- _Data block_
....
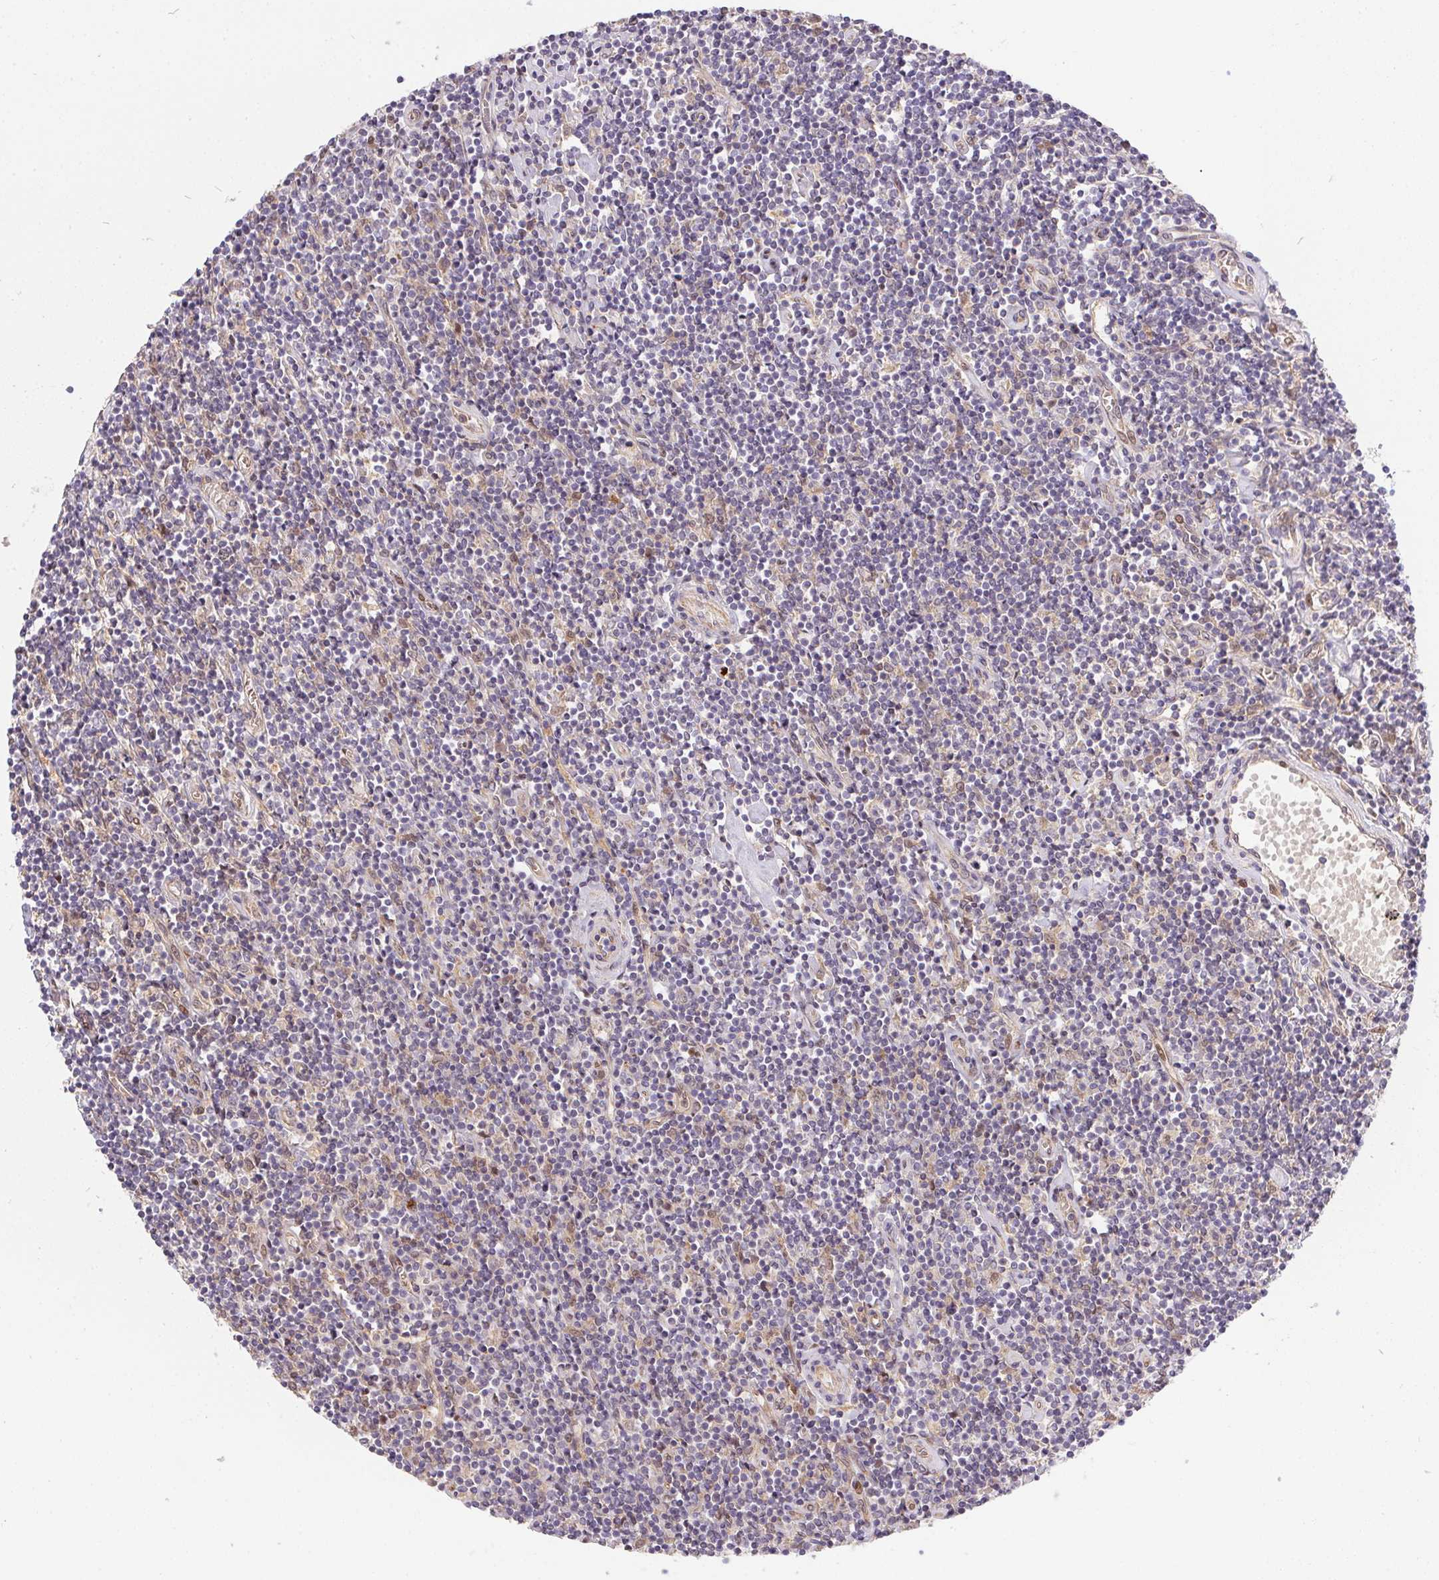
{"staining": {"intensity": "negative", "quantity": "none", "location": "none"}, "tissue": "lymphoma", "cell_type": "Tumor cells", "image_type": "cancer", "snomed": [{"axis": "morphology", "description": "Hodgkin's disease, NOS"}, {"axis": "topography", "description": "Lymph node"}], "caption": "The immunohistochemistry micrograph has no significant expression in tumor cells of Hodgkin's disease tissue.", "gene": "NUDT16", "patient": {"sex": "male", "age": 40}}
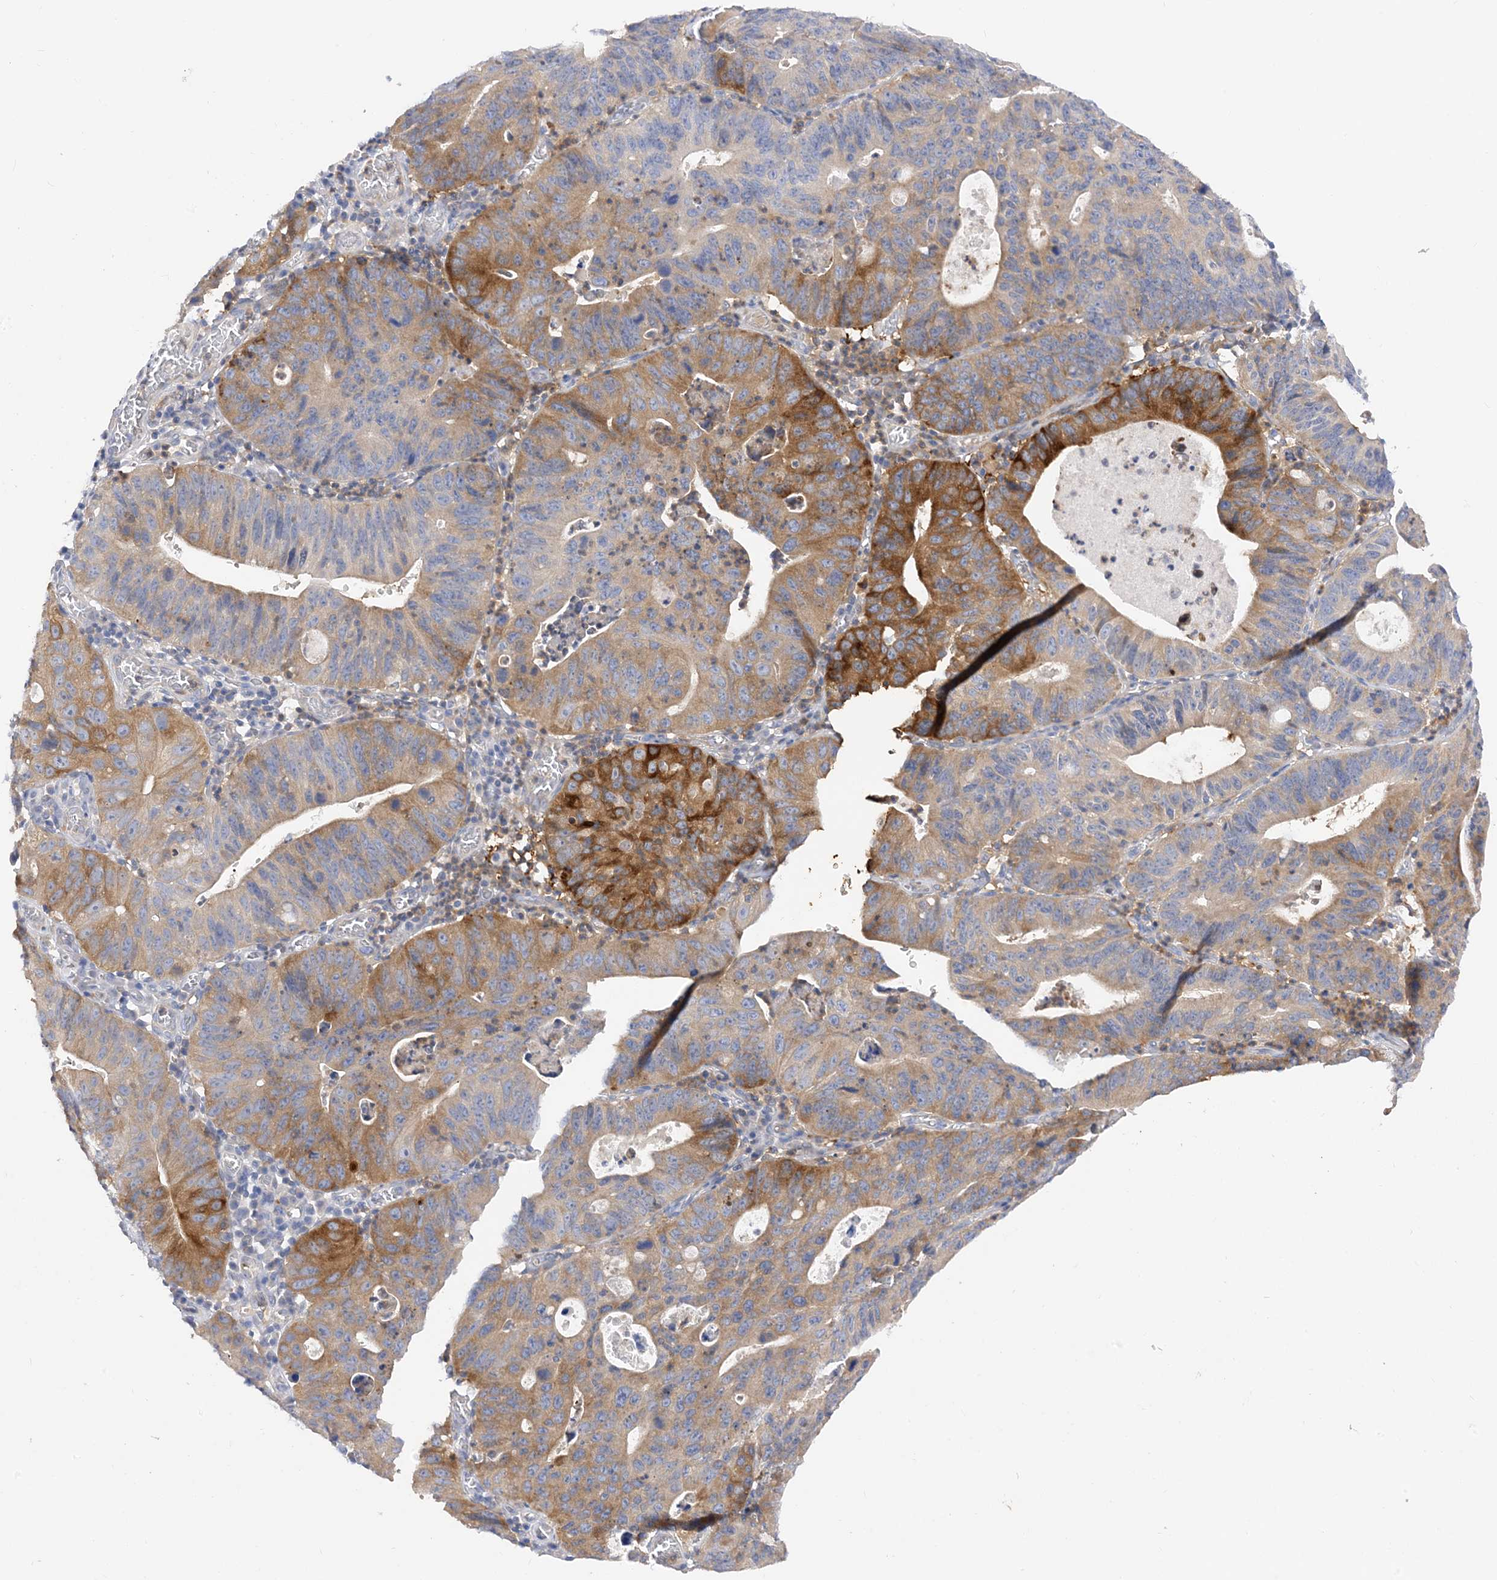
{"staining": {"intensity": "strong", "quantity": "<25%", "location": "cytoplasmic/membranous"}, "tissue": "stomach cancer", "cell_type": "Tumor cells", "image_type": "cancer", "snomed": [{"axis": "morphology", "description": "Adenocarcinoma, NOS"}, {"axis": "topography", "description": "Stomach"}], "caption": "DAB immunohistochemical staining of human adenocarcinoma (stomach) exhibits strong cytoplasmic/membranous protein staining in approximately <25% of tumor cells. (Stains: DAB in brown, nuclei in blue, Microscopy: brightfield microscopy at high magnification).", "gene": "ARV1", "patient": {"sex": "male", "age": 59}}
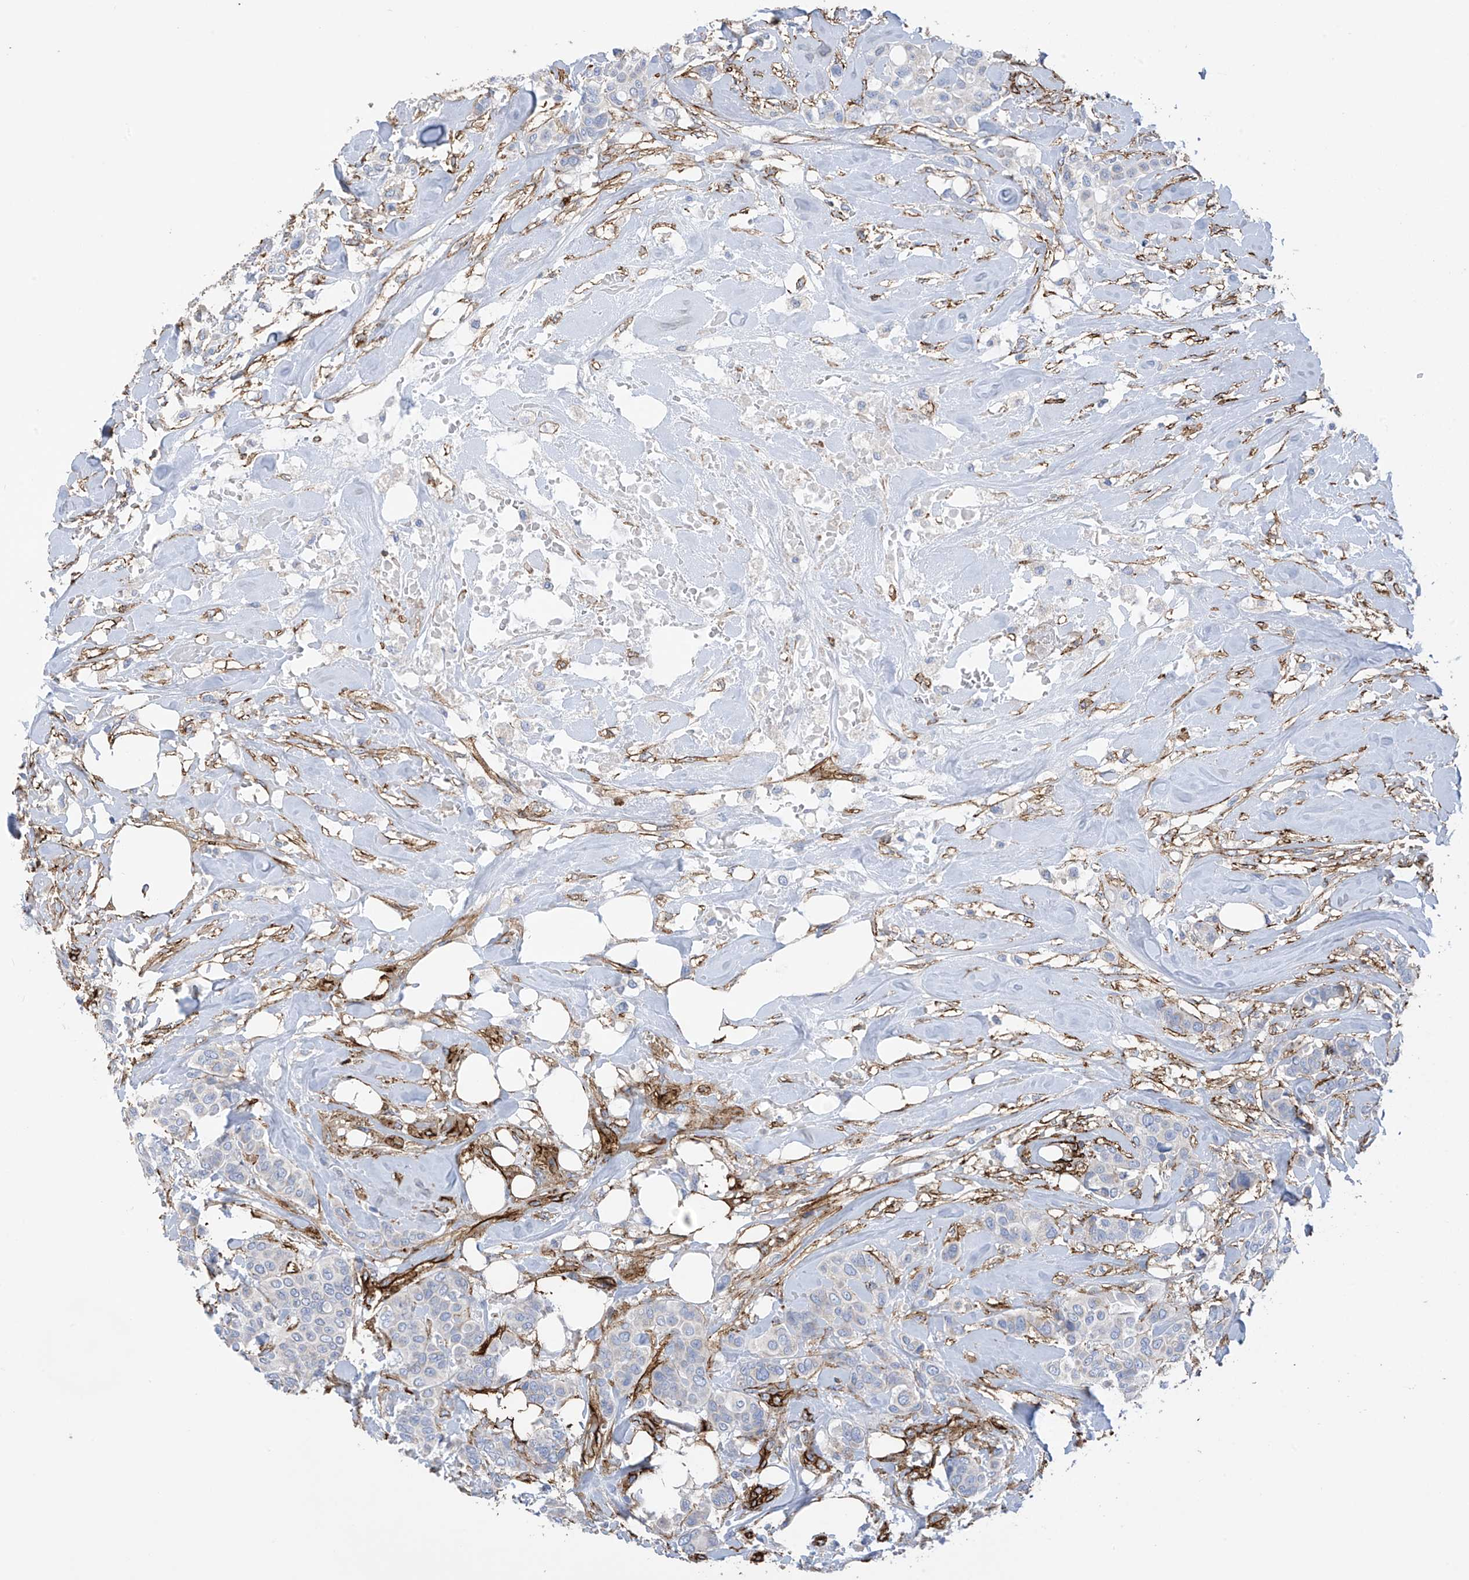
{"staining": {"intensity": "negative", "quantity": "none", "location": "none"}, "tissue": "breast cancer", "cell_type": "Tumor cells", "image_type": "cancer", "snomed": [{"axis": "morphology", "description": "Lobular carcinoma"}, {"axis": "topography", "description": "Breast"}], "caption": "This is an immunohistochemistry (IHC) micrograph of human breast lobular carcinoma. There is no staining in tumor cells.", "gene": "UBTD1", "patient": {"sex": "female", "age": 51}}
....
- _Work instruction_
Check each line of the material for the string "immunohistochemistry", then state how many lines have it and nothing more.

- _Solution_
2